Parlez moi de votre première rencontre ?
R.N : C’est grâce à la nuit londonienne. On a mixé une ou deux fois au même endroit et puis j’avais une émission de radio sur internet pour laquelle Erol a joué. On était intéressé par le même genre de musique. Après s’être croisés plusieurs fois, on a fini par être invités au même show sur la BBC. Il m’a écouté jouer, je passais plutôt des disques psychédéliques, on a commencé à en parler et puis la suite s’est déroulée naturellement. On a fait des cassettes, chacun avec nos sélections, similaires et différentes à la fois. La connexion s’est faite, on a senti qu’on pouvait chacun apporter beaucoup de choses à l’autre, musicalement parlant.

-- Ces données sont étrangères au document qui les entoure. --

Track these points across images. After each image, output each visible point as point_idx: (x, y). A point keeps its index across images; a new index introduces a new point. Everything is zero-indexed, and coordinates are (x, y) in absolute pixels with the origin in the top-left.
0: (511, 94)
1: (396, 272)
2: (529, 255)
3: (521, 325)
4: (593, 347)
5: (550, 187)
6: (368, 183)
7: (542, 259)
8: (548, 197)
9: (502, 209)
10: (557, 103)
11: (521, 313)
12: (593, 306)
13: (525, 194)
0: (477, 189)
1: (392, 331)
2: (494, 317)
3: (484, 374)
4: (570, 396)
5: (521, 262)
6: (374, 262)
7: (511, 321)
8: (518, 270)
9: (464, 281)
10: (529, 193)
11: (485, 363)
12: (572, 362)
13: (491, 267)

E.A : C’est comme à l’école, quand tu découvrais une chanson ou un groupe et qu’un ami te proposait une sélection de choses que tu pouvais aimer par rapport à un morceau ou un concert. C’est grâce à des rencontres que tu découvres des musiques et c’était super à l’époque. Aujourd’hui, il y a des algorithmes qui le font tout seul, mais c’est moins humain.
R.N : Oui, rencontrer des gens qui écoutent d’autres choses est devenu encore plus important. Il y a tellement de musique, tout est si accessible, ça fait toujours du bien d’avoir l’opinion d’une personne au milieu de tout ça. Il y a plus de passion, ça crée une histoire, des souvenirs…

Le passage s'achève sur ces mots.